Tout a commencé par un rapport confidentiel du procureur général près la Cour de cassation, faisant état de soupçons graves : 19 millions de dollars auraient été décaissés de manière irrégulière, dans le cadre d’un marché public conclu de gré à gré, sans validation préalable, pour la construction d’un nouveau centre pénitentiaire à Kisangani. Un projet ambitieux inscrit dans le cadre de la modernisation du système carcéral national, mais dont l’exécution semble entachée de pratiques opaques.

La particularité de ce dossier réside dans l’origine des fonds : ils proviennent du FRIVAO (Fonds de Réparation pour les Victimes des Agressions d’Origine extérieure), un mécanisme financé notamment par les indemnisations versées par l’Ouganda, à la suite d’un arrêt historique de la Cour internationale de justice.

Dans une séance plénière sous tension, l’Assemblée nationale a voté à une large majorité la levée de l’immunité parlementaire de Constant Mutamba, ouvrant la voie à une instruction formelle du parquet général. Cette décision marque un tournant politique et institutionnel, tant il est rare qu’un ministre en fonction et de surcroît, celui en charge de la Justice soit mis en cause publiquement dans une affaire de détournement de fonds.

Dans un bref discours devant la plénière, Mutamba a reconnu « des erreurs de procédure » et a demandé pardon au peuple congolais, tout en niant toute intention frauduleuse : « J’ai agi dans l’urgence et dans l’intérêt général, mais peut-être en me trompant sur la méthode », a-t-il déclaré.

Le fait que le premier garant institutionnel de l’appareil judiciaire se retrouve sur le banc des accusés suscite un malaise profond au sein de la société civile et du monde judiciaire. Pour Maître Juliette Mbuyi, avocate au barreau de Kinshasa : « cette affaire expose crûment les contradictions d’un État de droit en construction, où la justice reste trop souvent instrumentalisée mais où les symboles finissent par se retourner contre ceux qui les manipulent ».

Le Centre de recherche pour la démocratie et la lutte contre la fraude (CREDFL) a, de son côté, appelé à une enquête totalement indépendante, réclamant la restitution des fonds et un audit complet du FRIVAO. L’organisation estime que : « l’impunité doit cesser, surtout lorsqu’elle émane des plus hauts sommets de l’État ».

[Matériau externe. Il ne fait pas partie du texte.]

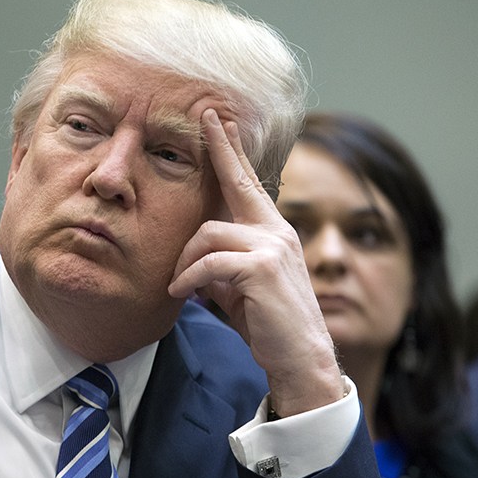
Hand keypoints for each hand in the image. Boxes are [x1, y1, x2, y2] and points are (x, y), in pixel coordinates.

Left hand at [168, 109, 343, 416]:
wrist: (298, 359)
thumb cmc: (267, 324)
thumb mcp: (238, 288)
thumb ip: (220, 265)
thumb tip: (193, 262)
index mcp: (272, 233)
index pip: (249, 185)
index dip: (233, 152)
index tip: (221, 122)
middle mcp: (277, 232)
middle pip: (240, 182)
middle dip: (221, 148)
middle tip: (206, 118)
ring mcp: (273, 247)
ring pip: (208, 233)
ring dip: (185, 261)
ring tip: (179, 286)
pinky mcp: (262, 268)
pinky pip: (209, 263)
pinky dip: (189, 278)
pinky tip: (183, 293)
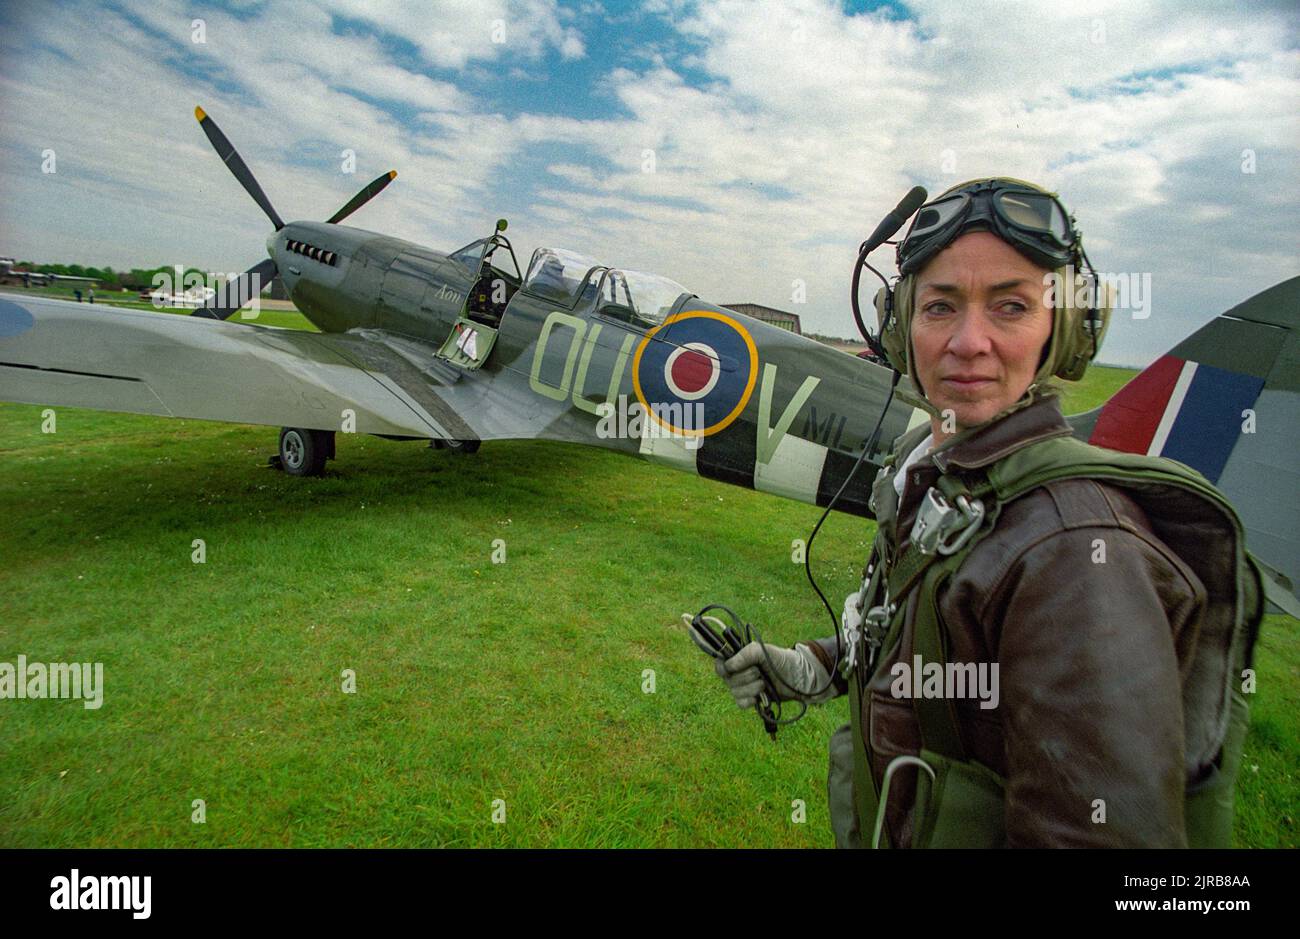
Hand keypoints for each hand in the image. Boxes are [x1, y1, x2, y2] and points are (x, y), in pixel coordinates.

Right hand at [715, 642, 833, 708]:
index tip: (730, 670)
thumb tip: (729, 666)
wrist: (797, 677)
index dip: (722, 669)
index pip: (720, 665)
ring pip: (735, 692)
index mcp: (738, 659)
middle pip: (728, 680)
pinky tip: (758, 697)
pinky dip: (749, 700)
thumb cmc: (780, 660)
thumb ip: (745, 654)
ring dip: (751, 689)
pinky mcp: (751, 699)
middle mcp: (738, 674)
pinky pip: (741, 703)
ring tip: (764, 684)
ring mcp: (744, 687)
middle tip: (759, 672)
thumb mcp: (762, 651)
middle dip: (745, 677)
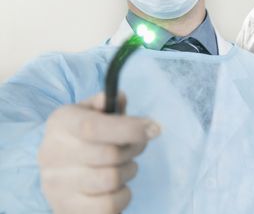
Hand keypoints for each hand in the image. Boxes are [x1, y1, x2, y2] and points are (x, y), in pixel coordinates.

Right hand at [38, 93, 160, 213]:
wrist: (63, 172)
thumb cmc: (87, 137)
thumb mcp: (94, 112)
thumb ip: (108, 103)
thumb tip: (120, 98)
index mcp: (61, 123)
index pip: (93, 127)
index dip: (129, 128)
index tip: (155, 128)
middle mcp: (51, 153)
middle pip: (110, 154)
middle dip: (133, 149)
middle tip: (135, 147)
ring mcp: (56, 185)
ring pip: (111, 179)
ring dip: (128, 171)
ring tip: (122, 166)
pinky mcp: (66, 209)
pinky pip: (109, 206)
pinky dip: (122, 196)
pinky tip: (115, 187)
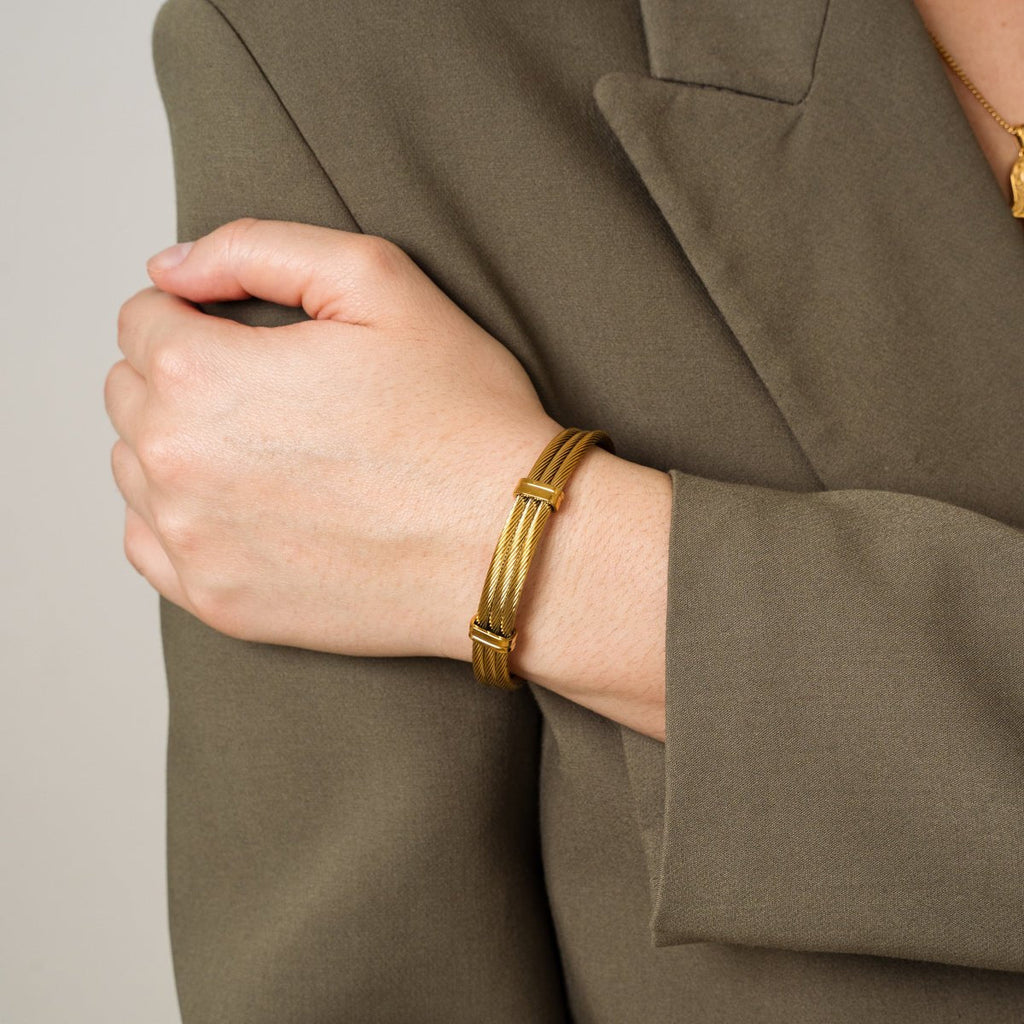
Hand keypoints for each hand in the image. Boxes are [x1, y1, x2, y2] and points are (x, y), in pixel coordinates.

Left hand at [104, 218, 562, 660]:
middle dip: (184, 377)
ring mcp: (194, 542)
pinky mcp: (219, 601)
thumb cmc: (461, 416)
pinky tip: (245, 505)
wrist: (508, 543)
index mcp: (201, 373)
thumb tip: (171, 268)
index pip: (141, 319)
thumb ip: (256, 248)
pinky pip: (149, 543)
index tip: (254, 337)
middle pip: (129, 393)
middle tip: (271, 393)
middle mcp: (176, 461)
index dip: (200, 315)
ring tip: (269, 450)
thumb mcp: (380, 281)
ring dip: (182, 445)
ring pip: (136, 467)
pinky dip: (179, 517)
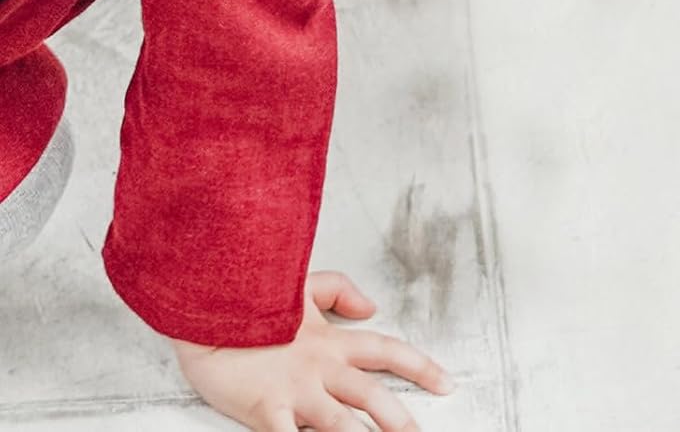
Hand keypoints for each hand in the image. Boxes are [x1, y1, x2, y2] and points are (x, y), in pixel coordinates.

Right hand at [173, 272, 451, 431]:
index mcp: (333, 340)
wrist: (210, 305)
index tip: (446, 383)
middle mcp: (321, 368)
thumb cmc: (253, 297)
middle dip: (400, 420)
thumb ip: (342, 291)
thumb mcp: (305, 284)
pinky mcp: (265, 410)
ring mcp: (295, 391)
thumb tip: (373, 307)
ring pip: (340, 425)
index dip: (421, 368)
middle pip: (371, 396)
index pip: (388, 352)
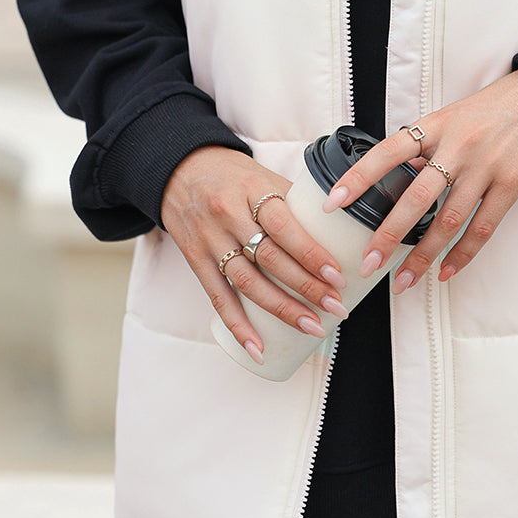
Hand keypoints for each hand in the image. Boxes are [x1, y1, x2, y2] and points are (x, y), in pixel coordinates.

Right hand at [160, 146, 351, 363]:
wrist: (180, 169)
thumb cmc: (234, 175)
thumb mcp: (263, 177)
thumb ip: (293, 203)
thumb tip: (337, 234)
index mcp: (252, 189)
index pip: (284, 225)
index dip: (311, 253)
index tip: (337, 275)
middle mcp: (228, 214)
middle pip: (270, 258)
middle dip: (306, 286)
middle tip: (336, 306)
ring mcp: (210, 239)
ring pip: (247, 282)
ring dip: (282, 309)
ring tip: (312, 326)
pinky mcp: (196, 260)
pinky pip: (218, 297)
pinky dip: (238, 326)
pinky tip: (258, 348)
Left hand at [323, 70, 517, 292]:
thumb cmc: (492, 110)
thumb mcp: (451, 117)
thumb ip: (425, 147)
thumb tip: (396, 177)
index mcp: (436, 125)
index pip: (388, 152)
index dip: (358, 178)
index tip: (333, 204)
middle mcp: (458, 146)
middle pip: (416, 197)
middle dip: (388, 234)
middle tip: (367, 263)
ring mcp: (485, 166)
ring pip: (447, 220)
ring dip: (423, 256)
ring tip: (403, 281)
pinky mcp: (510, 184)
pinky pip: (482, 227)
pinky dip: (462, 254)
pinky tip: (445, 271)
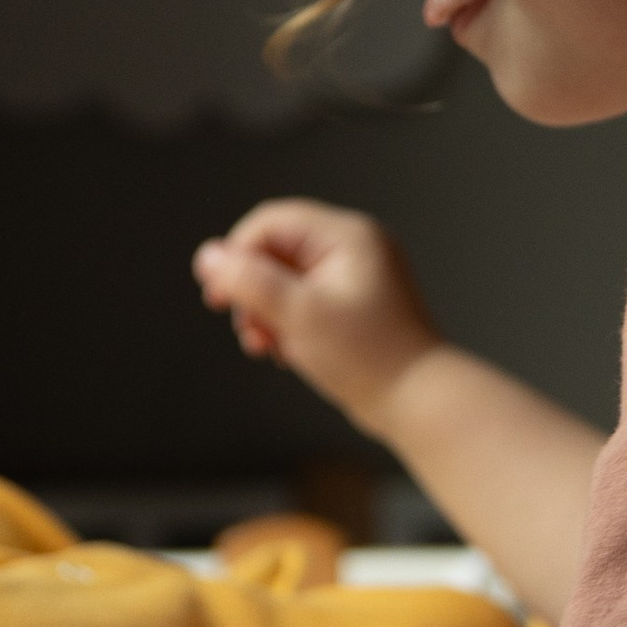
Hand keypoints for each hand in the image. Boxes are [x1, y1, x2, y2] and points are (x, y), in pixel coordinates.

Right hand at [192, 199, 439, 431]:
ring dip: (265, 311)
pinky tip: (284, 353)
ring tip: (264, 347)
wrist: (420, 403)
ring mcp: (357, 277)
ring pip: (287, 279)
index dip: (236, 256)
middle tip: (246, 329)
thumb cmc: (367, 357)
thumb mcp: (298, 315)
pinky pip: (305, 301)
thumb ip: (249, 281)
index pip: (271, 223)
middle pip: (277, 251)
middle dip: (252, 291)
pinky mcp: (354, 306)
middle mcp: (355, 248)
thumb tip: (207, 256)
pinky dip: (287, 323)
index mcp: (348, 236)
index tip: (218, 298)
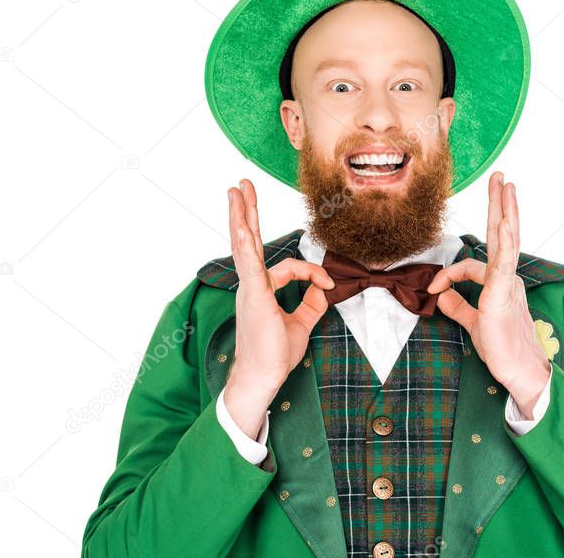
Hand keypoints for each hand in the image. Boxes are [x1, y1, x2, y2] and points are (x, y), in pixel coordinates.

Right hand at [223, 178, 335, 436]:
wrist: (263, 377)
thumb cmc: (275, 355)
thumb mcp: (301, 324)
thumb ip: (311, 304)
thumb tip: (324, 289)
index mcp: (261, 290)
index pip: (288, 267)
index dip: (311, 271)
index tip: (327, 284)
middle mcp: (251, 285)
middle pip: (248, 241)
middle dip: (246, 212)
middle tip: (241, 186)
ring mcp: (249, 288)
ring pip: (244, 245)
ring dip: (240, 216)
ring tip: (236, 191)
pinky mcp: (253, 296)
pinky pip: (249, 266)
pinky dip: (245, 245)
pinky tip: (241, 229)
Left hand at [427, 171, 550, 416]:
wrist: (519, 372)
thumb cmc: (502, 350)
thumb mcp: (472, 323)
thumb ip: (458, 307)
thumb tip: (442, 296)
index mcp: (500, 284)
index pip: (472, 265)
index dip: (449, 274)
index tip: (433, 289)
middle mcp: (508, 278)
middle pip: (502, 235)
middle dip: (500, 205)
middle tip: (501, 178)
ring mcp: (508, 283)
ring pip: (507, 240)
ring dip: (505, 210)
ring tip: (506, 185)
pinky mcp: (505, 293)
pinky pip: (505, 261)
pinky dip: (505, 241)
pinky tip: (506, 221)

Des enjeux politiques en toile de fond

Cette affaire intervient dans un climat politique délicat, à un an de la présidentielle, et alors que la majorité au pouvoir tente de renforcer son image de probité. La mise en cause de Mutamba figure montante de la coalition présidentielle, connu pour son activisme politique et ses discours tranchés pourrait fragiliser l’équilibre interne du gouvernement.

Des voix commencent d’ailleurs à évoquer un possible remaniement ministériel, voire une démission forcée du ministre pour préserver l’image du gouvernement.

Le parquet a annoncé l’ouverture imminente d’une instruction préliminaire, avant de décider d’un éventuel renvoi en justice. Si les faits sont avérés, Constant Mutamba encourt jusqu’à 15 ans de prison, selon le code pénal congolais. Il s’agirait alors d’un procès historique, avec pour enjeu la crédibilité d’un système judiciaire encore trop souvent accusé de deux poids, deux mesures.

Le dossier Mutamba, au-delà de l’aspect pénal, met en lumière les failles structurelles dans la gestion des fonds publics et la gouvernance en RDC. Il pose une question cruciale : qui garde les gardiens de la justice, quand ceux-ci deviennent eux-mêmes sujets à enquête ?

La suite dépendra de la rigueur de l’enquête, de l’indépendance du parquet, et de la volonté politique de faire de cette affaire un exemple de redevabilité publique ou un scandale de plus étouffé par les intérêts partisans.